In the Stop words field, add a custom list of stop words to be passed to the Semantic Vector plugin. If left empty, the default Lucene stop words list will be used.

In the Analyzer class field, set a Lucene analyzer to be used during Semantic Vector indexing and query time tokenization. The default is org.apache.lucene.analysis.en.EnglishAnalyzer, but it can be any from the supported list as well.

Additionally, the Lucene connector also supports custom Analyzer implementations. This way you can create your own analyzer and add it to a classpath. The value of the Analyzer Class parameter must be a fully qualified name of a class that extends org.apache.lucene.analysis.Analyzer.

### Search in the index¶

Go to the list of indexes and click on allNews. For search options, select Search type to be either Term or Document. Result type can be either Term or Document.

### Search parameters¶

• -searchtype: Different types of searches can be performed. Most involve processing combinations of vectors in different ways, in building a query expression, scoring candidates against these query expressions, or both. Default is sum that builds a query by adding together (weighted) vectors for each of the query terms, and search using cosine similarity. See more about SearchType here.

• -matchcase: If true, matching of query terms is case-sensitive; otherwise case-insensitive, default value is false.

• -numsearchresults: Number of search results.

• -searchresultsminscore: Search results with similarity scores below this threshold will not be returned, default value is -1.

See more about it at https://github.com/semanticvectors/semanticvectors/wiki/SearchOptions.

### Delete or rebuild an index using a SPARQL query¶

To delete an index, use the following SPARQL query:

PREFIX inst:<http://www.ontotext.com/graphdb/similarity/instance/>
PREFIX :<http://www.ontotext.com/graphdb/similarity/>

INSERT DATA {
inst:my_index :deleteIndex "" .
}


To rebuild an index, simply create it again following the steps shown above.
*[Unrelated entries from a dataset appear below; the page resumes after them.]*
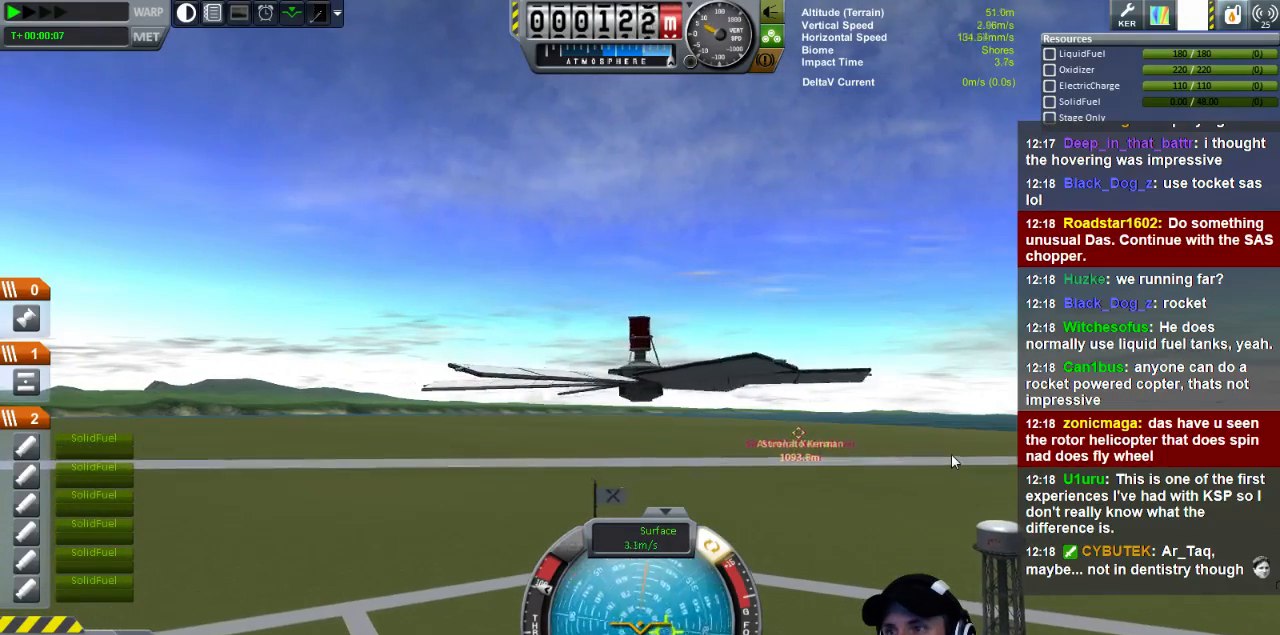
{"keys": ["q"], "events": []}
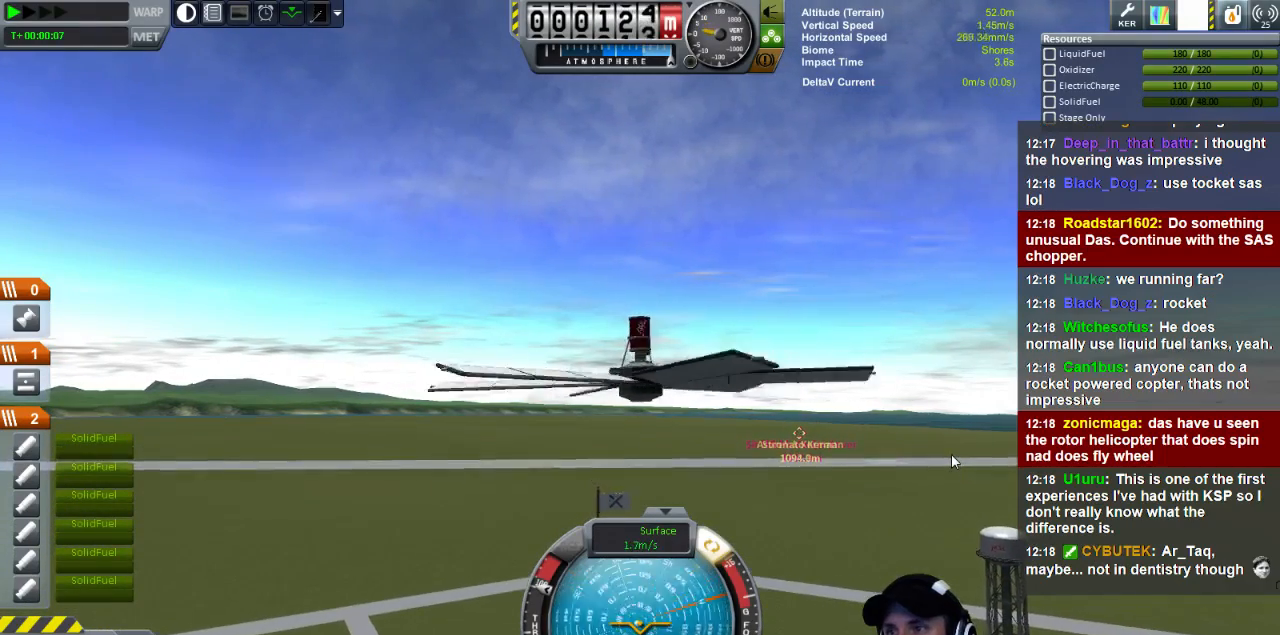
{"keys": ["q"], "events": []}
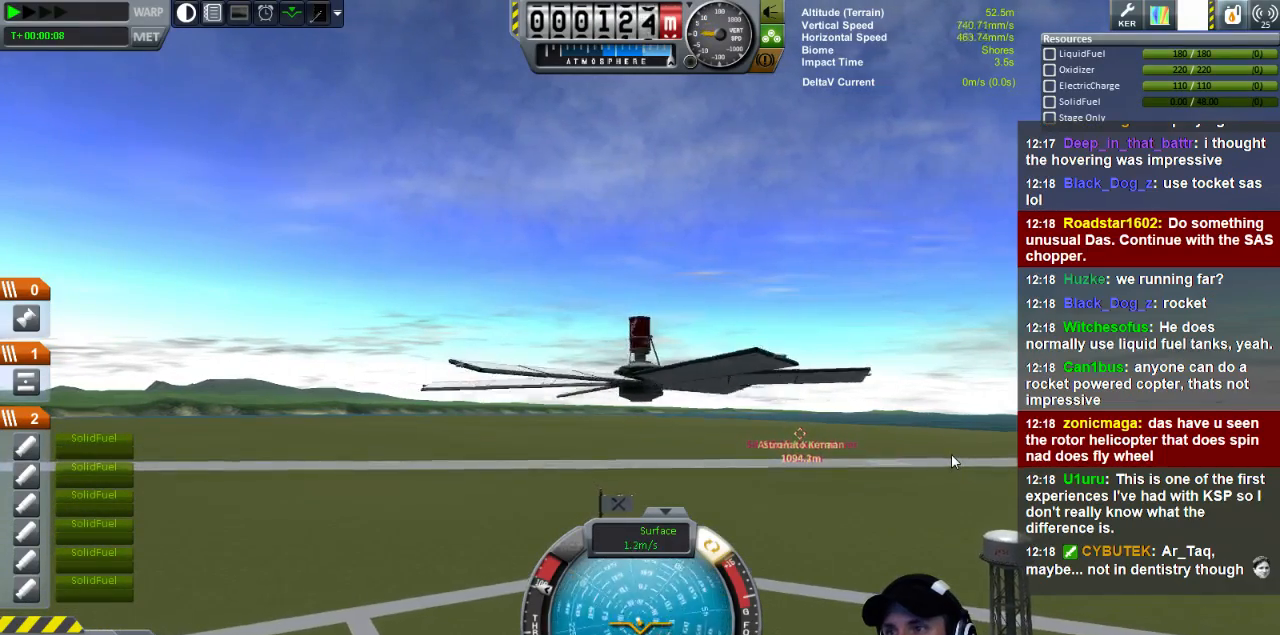
{"keys": ["q"], "events": []}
### Search in the index during rebuild with no downtime¶

GraphDB enables you to use the similarity index with no downtime while the database is being modified. While rebuilding the index, its last successfully built version is preserved until the new index is ready. This way, when you search in it during rebuild, the retrieved results will be from this last version. The following message will notify you of this:

The outdated image is then replaced.

### Locality-sensitive hashing¶

Note

As locality-sensitive hashing does not guarantee the retrieval of the most similar results, this hashing is not the most suitable option if precision is essential. Hashing with the same configuration over the same data does not guarantee the same search results.
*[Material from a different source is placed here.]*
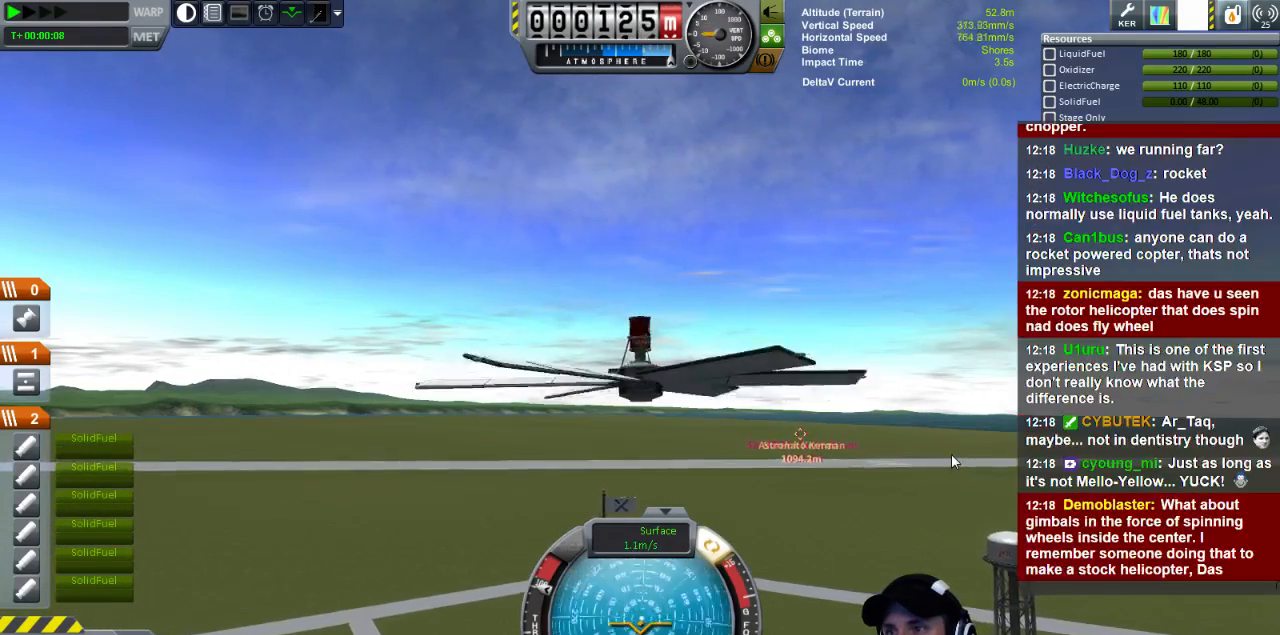
{"keys": ["q"], "events": []}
Locality-sensitive hashing is introduced in order to reduce the searching times. Without a hashing algorithm, a search consists of the following steps:

1. A search vector is generated.

2. All vectors in store are compared to this search vector, and the most similar ones are returned as matches.
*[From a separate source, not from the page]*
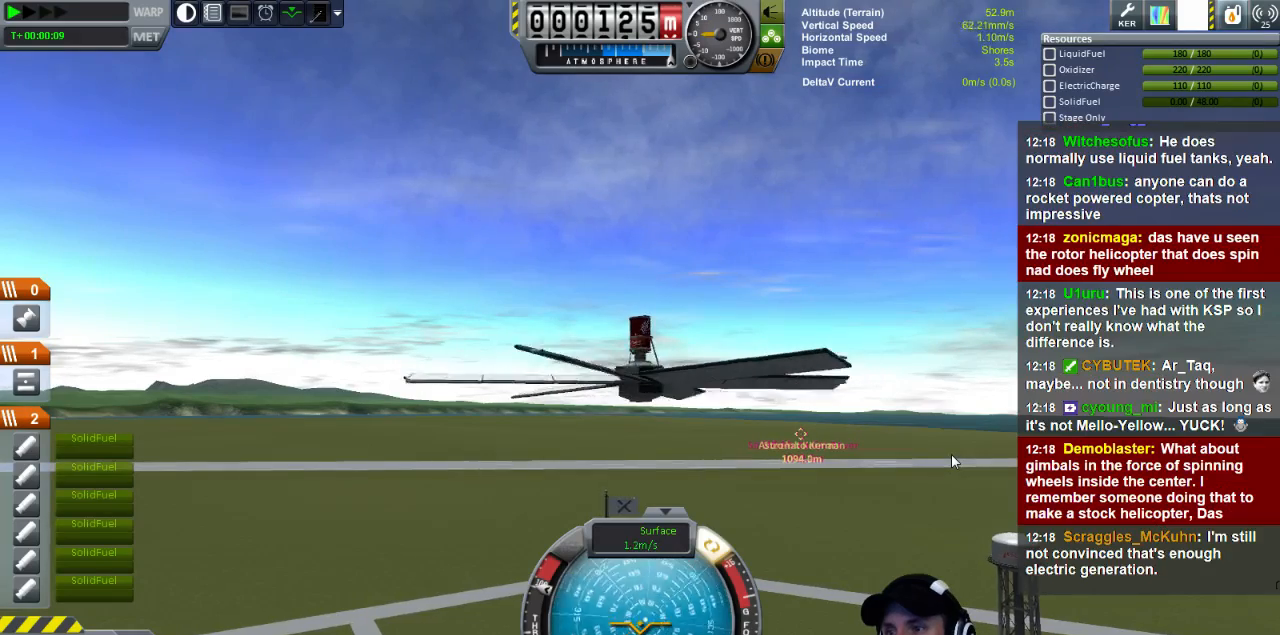
{"keys": ["q"], "events": []}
While this approach is complete and accurate, it is also time-consuming. In order to speed up the process, hashing can be used to reduce the number of candidates for most similar vectors. This is where Locality-sensitive hashing can be very useful.

The Locality-sensitive hashing algorithm has two parameters that can be passed either during index creation, or as search option:

• -lsh_hashes_num: The number of n random vectors used for hashing, default value is 0.

• -lsh_max_bits_diff: The m number of bits by which two hashes can differ and still be considered similar, default value is 0.

The hashing workflow is as follows:

1. An n number of random orthogonal vectors are generated.

2. Each vector in store is compared to each of those vectors (checking whether their scalar product is positive or not).

3. Given this data, a hash is generated for each of the vectors in store.

During a search, the workflow is as follows:

1. A search vector is generated.

2. A hash is generated for this search vector by comparing it to the n number of random vectors used during the initial hashing.

3. All similar hashes like the one of the searched vector are found. (a hash is considered similar when it has up to m bits difference from the original one).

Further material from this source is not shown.